==== Text section

For those who are interested, here has my thinking on what watch to buy has unfolded:

After buying my Grand Seiko I thought I would like a cheap beater to wear around the house. Then I started wearing the Grand Seiko and Omega De Ville around the house, so out went the idea of a cheap beater. I then thought I would like a Grand Seiko quartz as a beater. That got ruled out after the Seiko boutiques here could not order one in. The I realized it was a dress watch I was after. I was tempted by Mont Blanc and JLC offerings. JLC Mut Moon was looking like the winner until I saw it in person. However, I also saw the JLC perpetual calendar which I really liked, but it was the same price as the VC Patrimony (the watch I wanted since I saw it in 2014). I then tossed back-and-forth between wanting a Patrimony and a Saxonia Thin 37mm. The Patrimony was winning until I finally accepted that at 40mm it was too big for my wrist.

========
==== Data block

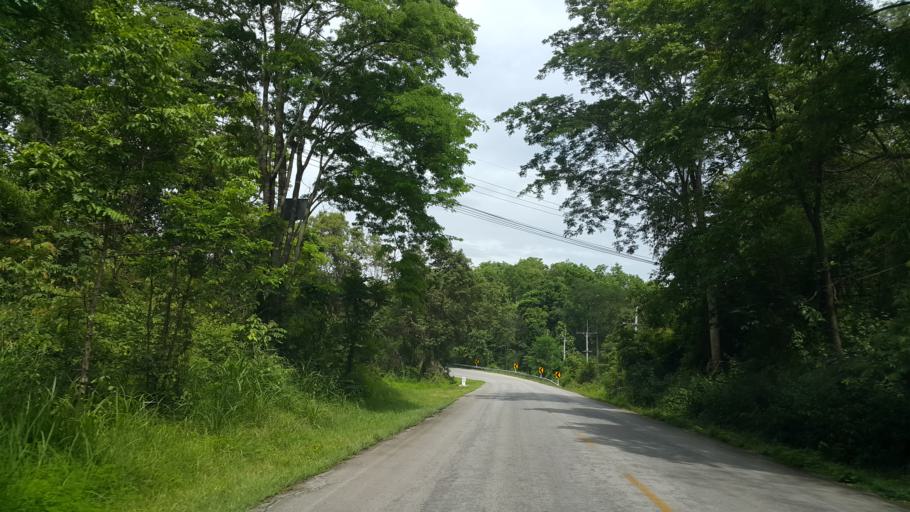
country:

========

● **Exercise set**
a. According to the watch-buying post, why did the Patrimony ultimately lose out?
b. In the watch-buying post, take everything from "After buying my" down to "for my wrist." and change "dress watch" to "travel watch" wherever it appears.

● **Answer set**
a. At 40mm it was too big for the writer's wrist.

b.
After buying my Grand Seiko I thought I would like a cheap beater to wear around the house. Then I started wearing the Grand Seiko and Omega De Ville around the house, so out went the idea of a cheap beater. I then thought I would like a Grand Seiko quartz as a beater. That got ruled out after the Seiko boutiques here could not order one in. The I realized it was a travel watch I was after. I was tempted by Mont Blanc and JLC offerings. JLC Mut Moon was looking like the winner until I saw it in person. However, I also saw the JLC perpetual calendar which I really liked, but it was the same price as the VC Patrimony (the watch I wanted since I saw it in 2014). I then tossed back-and-forth between wanting a Patrimony and a Saxonia Thin 37mm. The Patrimony was winning until I finally accepted that at 40mm it was too big for my wrist.